Abstracts for papers in the collection edited by Eric Brill and Raymond Mooney

  • An Overview of Empirical Natural Language Processing
    Eric Brill and Raymond J. Mooney
    18(4): Winter 1997, 13-24
    In recent years, there has been a resurgence in research on empirical methods in natural language processing. These methods employ learning techniques to automatically extract linguistic knowledge from natural language corpora rather than require the system developer to manually encode the requisite knowledge. The current special issue reviews recent research in empirical methods in speech recognition, syntactic parsing, semantic processing, information extraction, and machine translation.
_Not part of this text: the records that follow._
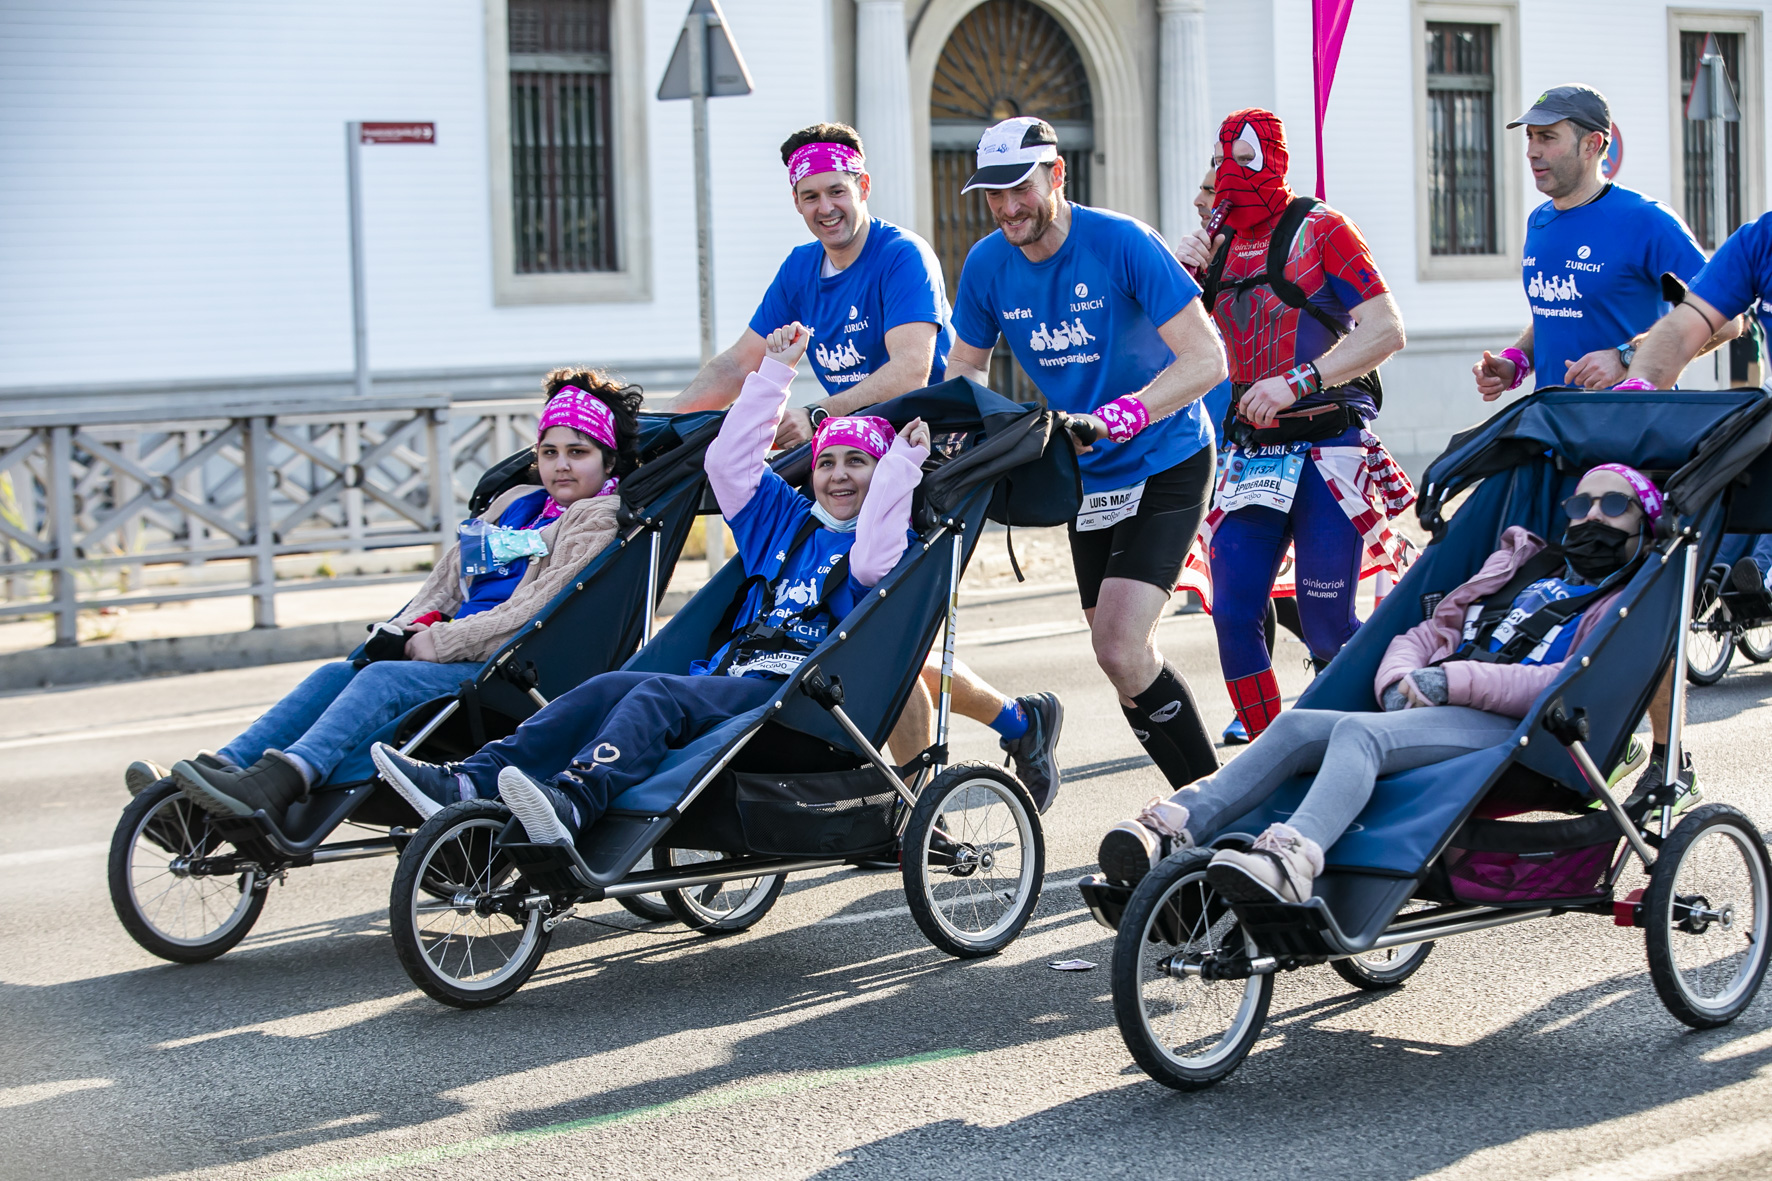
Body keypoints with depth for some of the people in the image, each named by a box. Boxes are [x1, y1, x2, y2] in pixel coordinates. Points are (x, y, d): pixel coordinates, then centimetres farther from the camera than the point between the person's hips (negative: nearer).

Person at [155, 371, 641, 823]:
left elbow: (537, 613, -10)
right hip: (460, 658, 7)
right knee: (336, 674, -12)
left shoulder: (601, 520, 2)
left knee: (385, 680, -28)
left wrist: (437, 643, -12)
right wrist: (401, 633, 2)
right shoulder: (516, 504, 26)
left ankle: (277, 783, -49)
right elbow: (447, 581, 22)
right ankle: (224, 768, -27)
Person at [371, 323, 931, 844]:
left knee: (661, 695, -32)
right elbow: (729, 462, 26)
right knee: (608, 687, -19)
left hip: (792, 698, -6)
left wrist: (902, 463, -11)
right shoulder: (785, 521, 29)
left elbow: (871, 561, -12)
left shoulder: (884, 534, 12)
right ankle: (470, 784, -36)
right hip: (724, 679, 6)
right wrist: (775, 372, 24)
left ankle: (572, 803, -57)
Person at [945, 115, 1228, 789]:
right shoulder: (987, 265, -5)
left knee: (1121, 653, -19)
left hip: (1165, 467, -6)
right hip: (1087, 475, 6)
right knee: (1122, 656, 7)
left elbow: (1206, 360, -26)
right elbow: (967, 367, 11)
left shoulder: (1122, 243, -21)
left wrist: (1109, 420, -38)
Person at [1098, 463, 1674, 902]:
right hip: (1433, 712, 6)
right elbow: (1428, 632, 29)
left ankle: (1291, 861, -59)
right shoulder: (1522, 566, 35)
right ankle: (1174, 826, -37)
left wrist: (1451, 680, -13)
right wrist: (1400, 682, 4)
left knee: (1360, 731, -34)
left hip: (1510, 729, -6)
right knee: (1298, 726, -21)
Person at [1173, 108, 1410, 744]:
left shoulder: (1319, 229, -5)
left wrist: (1297, 382, -23)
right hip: (1252, 453, 5)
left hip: (1328, 450, -5)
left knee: (1326, 625, -5)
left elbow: (1386, 332, -14)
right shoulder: (1219, 244, 12)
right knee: (1234, 618, -4)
This article presents an introduction to the series of specialized articles on these topics and attempts to describe and explain the growing interest in using learning methods to aid the development of natural language processing systems.

  • Linguistic Knowledge and Empirical Methods in Speech Recognition
    Andreas Stolcke
    18(4): Winter 1997, 25-32
    Automatic speech recognition is one of the fastest growing and commercially most promising applications of natural language technology. The technology has achieved a point where carefully designed systems for suitably constrained applications are a reality. Commercial systems are available today for such tasks as large-vocabulary dictation and voice control of medical equipment. This article reviews how state-of-the-art speech-recognition systems combine statistical modeling, linguistic knowledge, and machine learning to achieve their performance and points out some of the research issues in the field.
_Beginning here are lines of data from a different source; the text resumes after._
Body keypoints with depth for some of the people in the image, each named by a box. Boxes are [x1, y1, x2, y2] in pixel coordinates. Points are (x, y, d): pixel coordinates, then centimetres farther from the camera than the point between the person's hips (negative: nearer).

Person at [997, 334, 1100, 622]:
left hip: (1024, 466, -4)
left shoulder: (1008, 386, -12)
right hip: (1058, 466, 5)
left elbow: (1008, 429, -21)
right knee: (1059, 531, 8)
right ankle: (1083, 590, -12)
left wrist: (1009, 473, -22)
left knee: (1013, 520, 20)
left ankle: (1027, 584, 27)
  • Statistical Techniques for Natural Language Parsing
    Eugene Charniak
    18(4): Winter 1997, 33-44
    I review current statistical work on syntactic parsing and then consider part-of-speech tagging, which was the first syntactic problem to successfully be attacked by statistical techniques and also serves as a good warm-up for the main topic-statistical parsing. Here, I consider both the simplified case in which the input string is viewed as a string of parts of speech and the more interesting case in which the parser is guided by statistical information about the particular words in the sentence. Finally, I anticipate future research directions.
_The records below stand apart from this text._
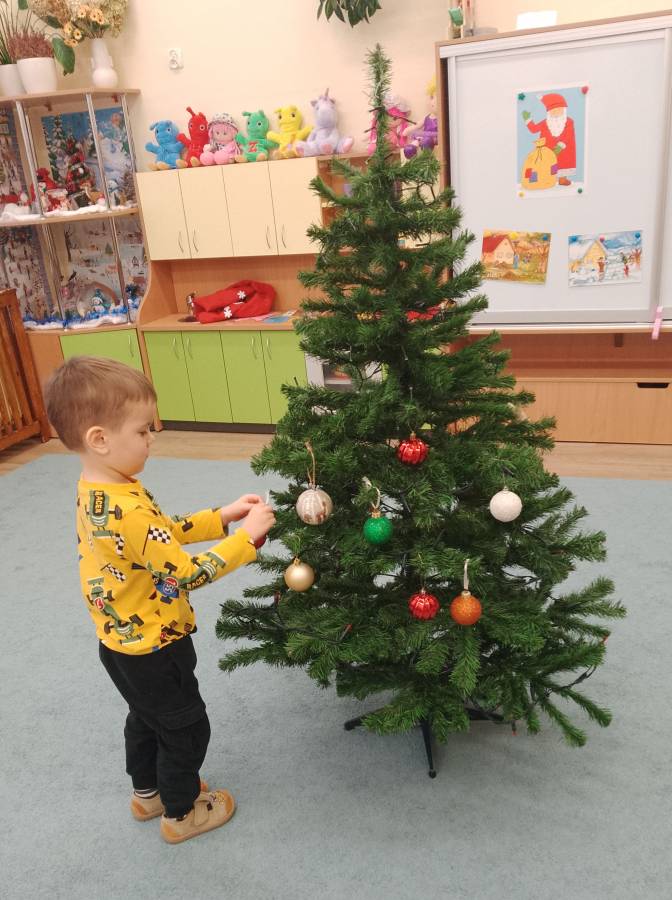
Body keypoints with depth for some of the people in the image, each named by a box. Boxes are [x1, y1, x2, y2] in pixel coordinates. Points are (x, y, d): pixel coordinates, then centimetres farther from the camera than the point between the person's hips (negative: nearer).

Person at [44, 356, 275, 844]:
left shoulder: (93, 491, -5)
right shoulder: (129, 511, -36)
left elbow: (164, 533, 3)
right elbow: (188, 573, -30)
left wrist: (221, 516, -4)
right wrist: (246, 536, -23)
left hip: (122, 641, 9)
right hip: (154, 648, -9)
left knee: (146, 717, 30)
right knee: (186, 727, 15)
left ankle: (148, 792, 51)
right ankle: (182, 813, 37)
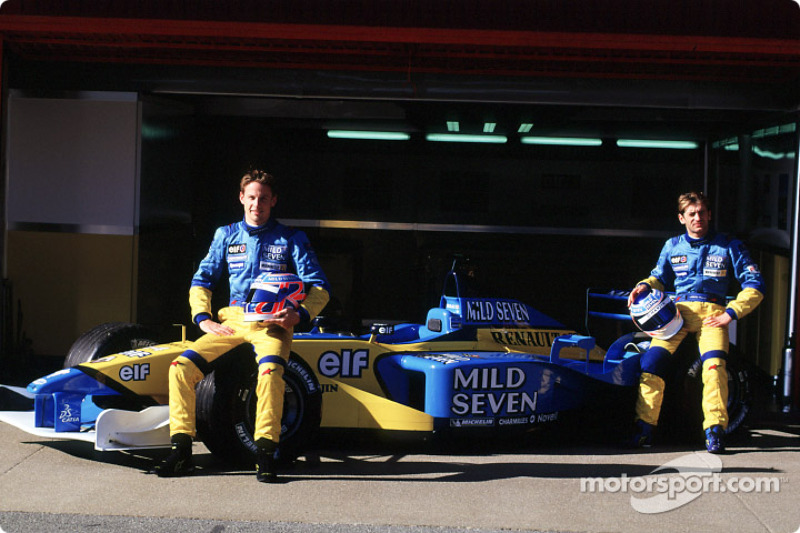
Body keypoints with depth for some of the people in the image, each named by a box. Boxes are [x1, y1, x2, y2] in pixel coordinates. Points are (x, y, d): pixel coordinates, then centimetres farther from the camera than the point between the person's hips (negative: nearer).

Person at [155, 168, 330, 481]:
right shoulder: (226, 236, 16)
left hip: (272, 322, -3)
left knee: (270, 369, -37)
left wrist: (299, 315, -16)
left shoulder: (291, 239, 7)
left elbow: (320, 288, 3)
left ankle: (265, 453, -31)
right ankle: (181, 451, -9)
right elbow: (201, 281, 16)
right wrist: (203, 319, -1)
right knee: (181, 367, -17)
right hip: (232, 319, 4)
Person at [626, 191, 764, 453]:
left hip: (712, 311, -2)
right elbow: (660, 277, 30)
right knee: (652, 358, -20)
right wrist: (644, 286, 6)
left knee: (714, 363, -28)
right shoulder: (672, 246, 16)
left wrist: (730, 314, -5)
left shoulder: (729, 246, 7)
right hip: (678, 309, 2)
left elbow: (755, 286, 7)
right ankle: (644, 425, -12)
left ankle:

  • Corpus-Based Approaches to Semantic Interpretation in NLP
    Hwee Tou Ng and John Zelle
    18(4): Winter 1997, 45-64
    In recent years, there has been a flurry of research into empirical, corpus-based learning approaches to natural language processing (NLP). Most empirical NLP work to date has focused on relatively low-level language processing such as part-of-speech tagging, text segmentation, and syntactic parsing. The success of these approaches has stimulated research in using empirical learning techniques in other facets of NLP, including semantic analysis--uncovering the meaning of an utterance. This article is an introduction to some of the emerging research in the application of corpus-based learning techniques to problems in semantic interpretation. In particular, we focus on two important problems in semantic interpretation, namely, word-sense disambiguation and semantic parsing.

  • Empirical Methods in Information Extraction
    Claire Cardie
    18(4): Winter 1997, 65-80
    This article surveys the use of empirical, machine-learning methods for a particular natural language- understanding task-information extraction. The author presents a generic architecture for information-extraction systems and then surveys the learning algorithms that have been developed to address the problems of accuracy, portability, and knowledge acquisition for each component of the architecture.

  • Automating Knowledge Acquisition for Machine Translation
    Kevin Knight
    18(4): Winter 1997, 81-96
    Machine translation of human languages (for example, Japanese, English, Spanish) was one of the earliest goals of computer science research, and it remains an elusive one. Like many AI tasks, trans-lation requires an immense amount of knowledge about language and the world. Recent approaches to machine translation frequently make use of text-based learning algorithms to fully or partially automate the acquisition of knowledge. This article illustrates these approaches.